Just to round things off we engaged in a high octane 3 hour play date this afternoon. And yet Diggy, 3, insisted, “I’m..not…TOIRED!!!” in his strongest Suffolk accent at bedtime. The child has been up and bouncing since 5am with no rest or nap. Must be something in the water. I need something in MY water believe me, something alcoholic…
Today my son sacked the wife’s husband. That’s a complex sentence. Freud might have something to say about it. Certainly Shakespeare could have based a play on it with which to torment generations of school children. And ITV could make a shitty mini-series out of it for sure…
We were discussing the process of how houses are built and that you use an architect, like my best friend’s (AKA ‘the wife’) husband, to draw up a plan of how you want your house to look. And then the builders use the plan so they know how to not bother and do as they please what to build.
“Oh but that’s EASY!”, quoth Bertie, age 4 going on 44, “I can easily do that. Don’t let the wife’s husband do that. I’ll do it.

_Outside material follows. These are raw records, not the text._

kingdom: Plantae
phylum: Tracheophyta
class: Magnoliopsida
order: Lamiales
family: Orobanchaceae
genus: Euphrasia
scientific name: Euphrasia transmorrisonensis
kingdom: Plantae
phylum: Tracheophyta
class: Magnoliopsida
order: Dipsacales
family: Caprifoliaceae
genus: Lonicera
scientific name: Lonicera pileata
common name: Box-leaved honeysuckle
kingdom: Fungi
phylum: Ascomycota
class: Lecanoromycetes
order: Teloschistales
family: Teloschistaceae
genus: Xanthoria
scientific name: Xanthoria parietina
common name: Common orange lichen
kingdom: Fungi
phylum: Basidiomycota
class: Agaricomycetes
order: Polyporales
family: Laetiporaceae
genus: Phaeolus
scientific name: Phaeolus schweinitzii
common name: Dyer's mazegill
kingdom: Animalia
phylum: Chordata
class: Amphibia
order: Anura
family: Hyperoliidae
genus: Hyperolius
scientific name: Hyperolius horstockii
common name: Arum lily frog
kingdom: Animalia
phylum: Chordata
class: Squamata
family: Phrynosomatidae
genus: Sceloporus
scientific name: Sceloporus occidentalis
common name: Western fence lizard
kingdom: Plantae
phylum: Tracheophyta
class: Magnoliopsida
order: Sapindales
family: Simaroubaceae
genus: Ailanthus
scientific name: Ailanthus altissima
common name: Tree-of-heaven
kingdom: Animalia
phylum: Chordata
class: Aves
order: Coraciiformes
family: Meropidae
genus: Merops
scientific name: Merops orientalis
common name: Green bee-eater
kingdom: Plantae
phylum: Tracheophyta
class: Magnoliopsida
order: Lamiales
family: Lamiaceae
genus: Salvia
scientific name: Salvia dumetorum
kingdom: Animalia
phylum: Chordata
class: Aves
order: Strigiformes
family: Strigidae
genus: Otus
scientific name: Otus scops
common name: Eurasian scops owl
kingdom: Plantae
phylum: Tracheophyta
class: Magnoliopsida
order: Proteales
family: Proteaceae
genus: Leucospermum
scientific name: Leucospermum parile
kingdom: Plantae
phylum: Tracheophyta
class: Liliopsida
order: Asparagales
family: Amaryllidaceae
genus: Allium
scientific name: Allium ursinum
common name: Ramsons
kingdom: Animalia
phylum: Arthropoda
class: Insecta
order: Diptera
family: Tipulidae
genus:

I’ll draw the house and the builders can build it and that will be nice”.
Um, yes…but I don’t want to live in a 2 dimensional wonky house with perma-curly whirly smoke coming out of its impossibly tall and twisted chimney , with 70s hippychick flowers in the garden almost as tall as the house and a Mr Potato Head style ‘person’ squatting in the garden forever. [hand on hip ] Am I being unreasonable? [/hand of hip]
But the main news of today is that I am a truly outstanding parent. As well as eating veg my children now eat SALAD LEAVES and have declared them to be, “YUM!”. I win…I win…punches air in manner of tragic person. Bertie has been flirting with the occasional lettuce leaf since we started harvesting our crop a few weeks ago. Today Diggy ate his own bodyweight in rocket at lunchtime and MrB ate at least two whole little gem leaves. Stands back awaiting parenting accolades, fame, fortune, book deal etc etc.
Bertie won’t eat cucumber or melon. Diggy won’t eat tomato or chicken. These things are a puzzle, but I saw actual LEAVES go in to their mouths today and not come out again. Ah, what smuggery is this? Who cares, I’ve got a 4 year old leaf eating architect. Beat that…mwha ha ha.